== Extrait ==
INTRODUCTION

Mesdames, Messieurs,

En 2018, la gendarmerie nationale a été fortement mobilisée sur ses missions de lutte contre toutes les formes de délinquance - l'institution met en avant une baisse de 6,6% des cambriolages au niveau national au cours du premier semestre de l'année -, de lutte contre la radicalisation et le terrorisme et de maintien de l'ordre.

En particulier, la gendarmerie a su affronter des crises de grande ampleur qui, en mettant à l'épreuve son organisation ainsi que ses capacités de maintien de l'ordre, ont montré qu'elle était en mesure de s'adapter à des situations particulièrement difficiles. La gestion de la crise de l'ouragan Irma aux Antilles et l'évacuation réussie de Notre-Dame-des-landes témoignent de cette capacité à offrir au ministère de l'intérieur, en étroite coordination avec les autres forces de sécurité mais aussi avec les élus locaux, une réponse adéquate aux défis qu'elle est chargée d'affronter.

Or le travail accompli est d'autant plus remarquable que, comme l'ont montré les travaux de la Commission d'enquête du Sénat sur l'état des forces de sécurité intérieure 1 ( * ) , les conditions d'exercice du métier sont particulièrement difficiles du fait d'une charge missionnelle très lourde et sans cesse augmentée, d'une relation à la population souvent tendue et de moyens matériels très contraints. Ainsi, bien que la situation ne soit pas aussi préoccupante qu'au sein de la police nationale, en partie grâce à l'existence, au sein même de la gendarmerie, de mécanismes relativement efficaces d'expression et de traitement des difficultés rencontrés par les agents, il convient d'observer la plus grande vigilance sur les mesures prises pour éviter une dégradation de l'état moral des personnels .

Le présent rapport budgétaire est l'occasion d'exercer cette vigilance en ce qui concerne les moyens budgétaires qui seront mis à disposition de la gendarmerie nationale en 2019 pour accomplir l'ensemble des missions qui lui sont confiées.

À l'issue de leurs travaux, vos rapporteurs ont malheureusement constaté que « le compte n'y est pas ». Qu'il s'agisse des moyens de fonctionnement courant, des véhicules ou encore des casernes, les crédits prévus ne sont pas à la hauteur des enjeux. Plus que les montants prévus, certes trop faibles, c'est la stratégie d'ensemble qui semble faire défaut. En effet, si l'on veut préserver l'ensemble des capacités opérationnelles de la gendarmerie, il s'agit aujourd'hui d'élaborer un plan global de remise à niveau, en mettant clairement en regard les missions et les moyens correspondants, sur une base pluriannuelle .

I. DES CRÉDITS EN PROGRESSION MODÉRÉE

Au sein de la mission « Sécurités », l'enveloppe des crédits consacrés à la gendarmerie nationale augmente légèrement en 2019.

Hors fonds de concours et attributions de produits, les autorisations d'engagement (AE) du programme 152 (Gendarmerie nationale) passent ainsi de 8,9 Mds € en 2018 à 9,5 Mds € en 2019 (soit une hausse de +6,9%) et les crédits de paiement (CP) de 8,6 Mds € en 2018 à 8,8 Mds € en 2019 (soit une hausse de +2,1%).
===
Objectifs =
**a)** Selon l'extrait, de combien les cambriolages ont-ils baissé au niveau national au premier semestre 2018 ?
**b)** Prolongez, s'il vous plaît, l'extrait sur le budget de la gendarmerie à partir de sa dernière phrase.
== Données ==
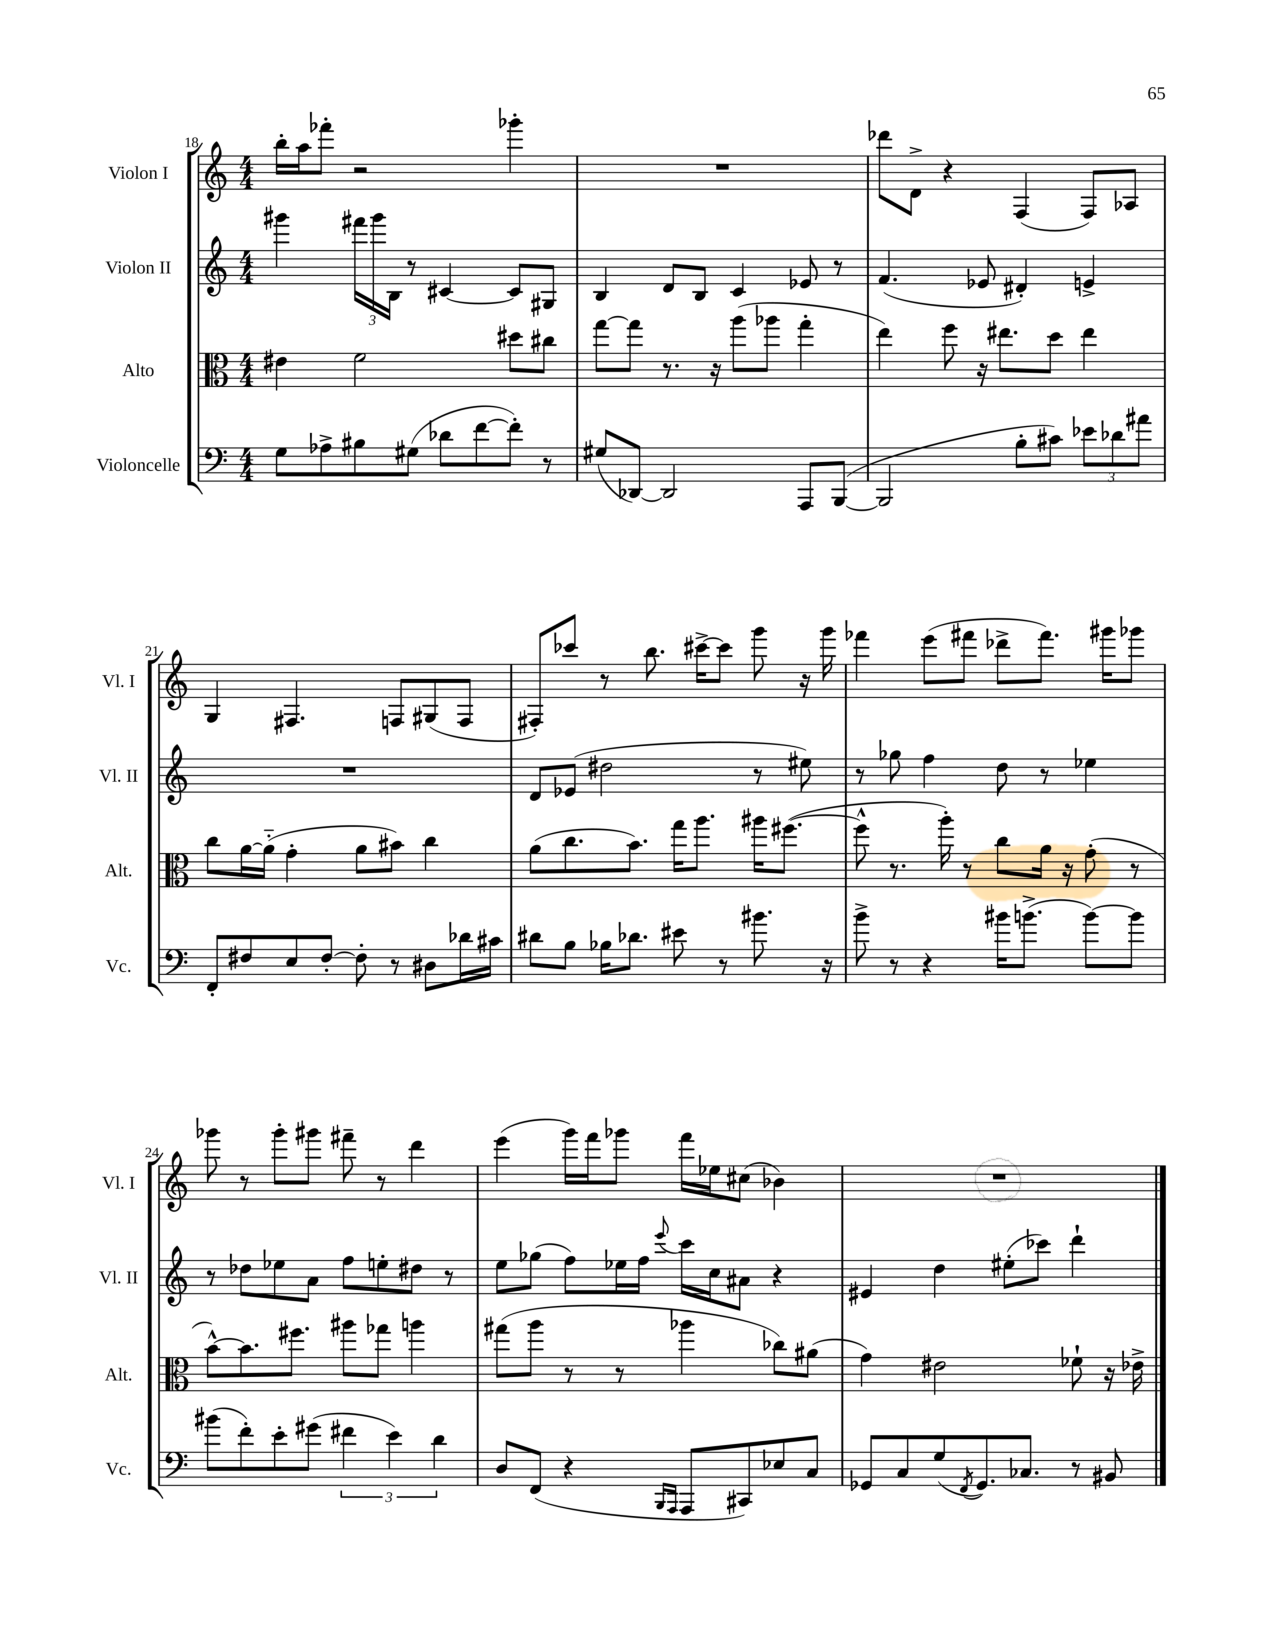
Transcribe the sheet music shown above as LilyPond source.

<<
\new StaffGroup <<
\new Staff = "s0" \with { instrumentName = "Violon I" shortInstrumentName = "Vl. I" } {
    \clef treble \key c \major \numericTimeSignature \time 4/4
    b''16-. a''16 fes'''8-. r2 ges'''4-. |
    R1 |
    des'''8 d'8-> r4 f4( f8) aes8 |
    g4 fis4. f8 gis8( f8 |
    fis8-.) ces'''8 r8 b''8. cis'''16~-> cis'''8 g'''8 r16 g'''16 |
    fes'''4 e'''8( fis'''8 des'''8-> fis'''8.) gis'''16 ges'''8 |
    ges'''8 r8 ges'''8-. gis'''8 fis'''8-- r8 d'''4 |
    e'''4( g'''16) f'''16 ges'''8 f'''16 ees''16 cis''8( bes'4) |
    R1 \bar "|." |
}
\new Staff = "s1" \with { instrumentName = "Violon II" shortInstrumentName = "Vl. II" } {
    \clef treble \key c \major \numericTimeSignature \time 4/4
    gis'''4 \tuplet 3/2 { fis'''16 gis'''16 b16 } r8 cis'4~ cis'8 gis8 |
    b4 d'8 b8 c'4 ees'8 r8 |
    f'4.( ees'8 dis'4-.) e'4-> |
    R1 |
    d'8 ees'8( dis''2 r8 eis''8) |
    r8 ges''8 f''4 d''8 r8 ees''4 |
    r8 des''8 ees''8 a'8 f''8 e''8-. dis''8 r8 |
    e''8 ges''8( f''8) ees''16 f''16 \appoggiatura { e'''8 } c'''16 c''16 ais'8 r4 |
    eis'4 d''4 eis''8-.( ces'''8) d'''4-! \bar "|." |
}
\new Staff = "s2" \with { instrumentName = "Alto" shortInstrumentName = "Alt." } {
    \clef alto \key c \major \numericTimeSignature \time 4/4
    eis'4 f'2 dis''8 cis''8 |
    g''8~ g''8 r8. r16 a''8( aes''8 g''4-. |
    e''4) f''8 r16 eis''8. d''8 eis''4 |
    c''8 a'16~ a'16-_( g'4-. a'8 bis'8) c''4 |
    a'8( c''8. b'8.) g''16 a''8. ais''16 fis''8.~( |
    fis''8-^ r8. a''16-.) r8 c''8 a'16 r16 g'8-.( r8 |
    b'8~-^) b'8. fis''8. ais''8 ges''8 a''4 |
    gis''8( a''8 r8 r8 aes''4 ces''8) ais'8( |
    g'4) eis'2 fes'8-! r16 ees'16-> \bar "|." |
}
\new Staff = "s3" \with { instrumentName = "Violoncelle" shortInstrumentName = "Vc." } {
    \clef bass \key c \major \numericTimeSignature \time 4/4
    g8 aes8-> bis8 gis8( des'8 f'8~ f'8-.) r8 |
    gis8( des,8~) des,2 a,,8 b,,8~( |
    b,,2 b8-. cis'8) \tuplet 3/2 { ees'8 des'8 ais'8 } |
    f,8-. fis8 e8 fis8~-. fis8-. r8 dis8 des'16 cis'16 |
    dis'8 b8 bes16 des'8. eis'8 r8 bis'8. r16 |
    b'8-> r8 r4 bis'16 b'8.->( b'8~) b'8 |
    bis'8( f'8-.) e'8-. gis'8( \tuplet 3/2 { fis'4 e'4) d'4 } |
    d8 f,8( r4 \grace { b,,16 a,,16 } a,,8 cis,8) ees8 c8 |
    ges,8 c8 g8( \acciaccatura { f,8 } ges,8.) ces8. r8 bis,8 \bar "|." |
}
>>
>>
\layout { \context { \Score currentBarNumber = #18 } }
===
Résultats par tâche =
**a)** De 6,6 %.

**b)**
A. LES PRINCIPALES ÉVOLUTIONS PAR RAPPORT AUX CRÉDITS VOTÉS EN 2018

Les crédits de titre 2 pour rémunérations et charges sociales se montent en 2019 à 7 475 millions d'euros (AE=CP), soit une hausse assez forte de 196 millions d'euros environ par rapport à 2018 (+2,7%) . Avec cette hausse, le taux de dépenses de personnels du programme « Gendarmerie nationale » atteint 84,89%.

Les dépenses hors titre 2 (fonctionnement, investissement et intervention) s'élèveront à 1 331 millions d'euros en crédits de paiement contre 1 347 millions d'euros en 2018, soit une diminution de 16 millions d'euros ou 1,2%.

Au sein de ce « hors titre II », les crédits de fonctionnement s'élèvent pour 2019 à 1 150 millions d'euros en CP (1 845 en AE), contre 1 140 millions d'euros en 2017 (1 500 en AE), soit une augmentation de 10 M€ (+0,88%) .

Les crédits d'investissement sont en diminution en CP : 174 millions d'euros contre 201 millions d'euros en 2018 (et 170 millions d'euros en AE contre 177 millions d'euros en 2018), soit une baisse de 27 millions d'euros (-13,4%).

Comme les années précédentes, le budget de la gendarmerie est donc essentiellement un budget de personnel dont les dépenses de titre II sont dynamiques tandis que les dépenses de fonctionnement n'augmentent que très faiblement et les dépenses d'investissement régressent légèrement .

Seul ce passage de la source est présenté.